● **Material provided**
____________________
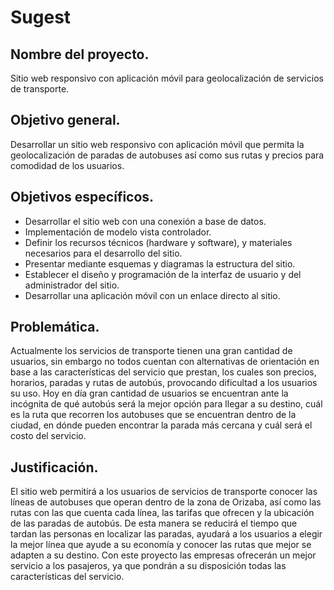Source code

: <h1>Sugest</h1>

<h2>Nombre del proyecto.</h2>
<p>Sitio web responsivo con aplicación móvil para geolocalización de servicios de transporte.</p>

<h2>Objetivo general.</h2>
Desarrollar un sitio web responsivo con aplicación móvil que permita la geolocalización de paradas de autobuses así como sus rutas y precios para comodidad de los usuarios.

<h2>Objetivos específicos.</h2>
<ul>
  <li>Desarrollar el sitio web con una conexión a base de datos.</li>
  <li>Implementación de modelo vista controlador.</li>
  <li>Definir los recursos técnicos (hardware y software), y materiales necesarios para el desarrollo del sitio.</li>
  <li>Presentar mediante esquemas y diagramas la estructura del sitio.</li>
  <li>Establecer el diseño y programación de la interfaz de usuario y del administrador del sitio.</li>
  <li>Desarrollar una aplicación móvil con un enlace directo al sitio.</li>
</ul>

<h2>Problemática.</h2>
Actualmente los servicios de transporte tienen una gran cantidad de usuarios, sin embargo no todos cuentan con alternativas de orientación en base a las características del servicio que prestan, los cuales son precios, horarios, paradas y rutas de autobús, provocando dificultad a los usuarios su uso.
Hoy en día gran cantidad de usuarios se encuentran ante la incógnita de qué autobús será la mejor opción para llegar a su destino, cuál es la ruta que recorren los autobuses que se encuentran dentro de la ciudad, en dónde pueden encontrar la parada más cercana y cuál será el costo del servicio.

<h2>Justificación.</h2>
El sitio web permitirá a los usuarios de servicios de transporte conocer las líneas de autobuses que operan dentro de la zona de Orizaba, así como las rutas con las que cuenta cada línea, las tarifas que ofrecen y la ubicación de las paradas de autobús. De esta manera se reducirá el tiempo que tardan las personas en localizar las paradas, ayudará a los usuarios a elegir la mejor línea que ayude a su economía y conocer las rutas que mejor se adapten a su destino.
Con este proyecto las empresas ofrecerán un mejor servicio a los pasajeros, ya que pondrán a su disposición todas las características del servicio.

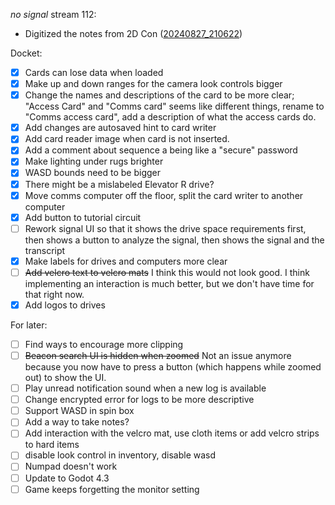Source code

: _no signal_ stream 112:
- Digitized the notes from 2D Con ([20240827_210622](20240827_210622.md))

Docket:
- [x] Cards can lose data when loaded
- [x] Make up and down ranges for the camera look controls bigger
- [x] Change the names and descriptions of the card to be more clear; "Access Card" and "Comms card" seems like different things, rename to "Comms access card", add a description of what the access cards do.
- [x] Add changes are autosaved hint to card writer
- [x] Add card reader image when card is not inserted.
- [x] Add a comment about sequence a being like a "secure" password
- [x] Make lighting under rugs brighter
- [x] WASD bounds need to be bigger
- [x] There might be a mislabeled Elevator R drive?
- [x] Move comms computer off the floor, split the card writer to another computer
- [x] Add button to tutorial circuit
- [ ] Rework signal UI so that it shows the drive space requirements first, then shows a button to analyze the signal, then shows the signal and the transcript
- [x] Make labels for drives and computers more clear
- [ ] ~~Add velcro text to velcro mats~~ I think this would not look good. I think implementing an interaction is much better, but we don't have time for that right now.
- [x] Add logos to drives

For later:
- [ ] Find ways to encourage more clipping
- [ ] ~~Beacon search UI is hidden when zoomed~~ Not an issue anymore because you now have to press a button (which happens while zoomed out) to show the UI.
- [ ] Play unread notification sound when a new log is available
- [ ] Change encrypted error for logs to be more descriptive
- [ ] Support WASD in spin box
- [ ] Add a way to take notes?
- [ ] Add interaction with the velcro mat, use cloth items or add velcro strips to hard items
- [ ] disable look control in inventory, disable wasd
- [ ] Numpad doesn't work
- [ ] Update to Godot 4.3
- [ ] Game keeps forgetting the monitor setting
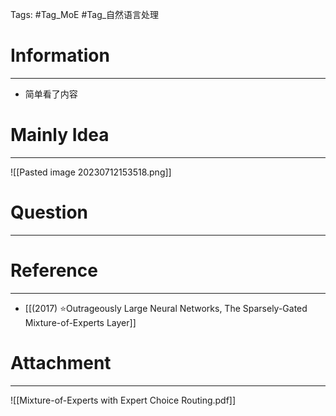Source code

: Tags: #Tag_MoE #Tag_自然语言处理 
# Information
---
- 简单看了内容

# Mainly Idea
---
![[Pasted image 20230712153518.png]]

# Question
---


# Reference
---
- [[(2017) ⭐Outrageously Large Neural Networks, The Sparsely-Gated Mixture-of-Experts Layer]]

# Attachment
---
![[Mixture-of-Experts with Expert Choice Routing.pdf]]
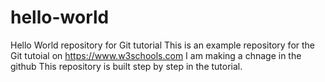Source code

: # hello-world
Hello World repository for Git tutorial
This is an example repository for the Git tutoial on https://www.w3schools.com
I am making a chnage in the github
This repository is built step by step in the tutorial.
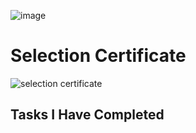 ![image](https://github.com/mavssvighnesh/TSF-GRIP-MAIN/assets/109013315/2aa00c2c-d96d-48d2-b9db-2f9a88d25c18)

<H1>Selection Certificate</H1>

![selection certificate](https://github.com/mavssvighnesh/TSF-GRIP-MAIN/assets/109013315/717568f5-1d23-4079-b73f-55504e9c8513)

<h2>Tasks I Have Completed</h2> 


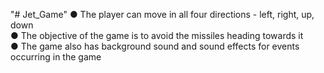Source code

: "# Jet_Game" 
● The player can move in all four directions - left, right, up, down   
● The objective of the game is to avoid the missiles heading towards it    
● The game also has background sound and sound effects for events occurring in the game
____________________
Look through the data above. Each line containing the word "destino" needs to be copied.

Hoy en día gran cantidad de usuarios se encuentran ante la incógnita de qué autobús será la mejor opción para llegar a su destino, cuál es la ruta que recorren los autobuses que se encuentran dentro de la ciudad, en dónde pueden encontrar la parada más cercana y cuál será el costo del servicio.
El sitio web permitirá a los usuarios de servicios de transporte conocer las líneas de autobuses que operan dentro de la zona de Orizaba, así como las rutas con las que cuenta cada línea, las tarifas que ofrecen y la ubicación de las paradas de autobús. De esta manera se reducirá el tiempo que tardan las personas en localizar las paradas, ayudará a los usuarios a elegir la mejor línea que ayude a su economía y conocer las rutas que mejor se adapten a su destino.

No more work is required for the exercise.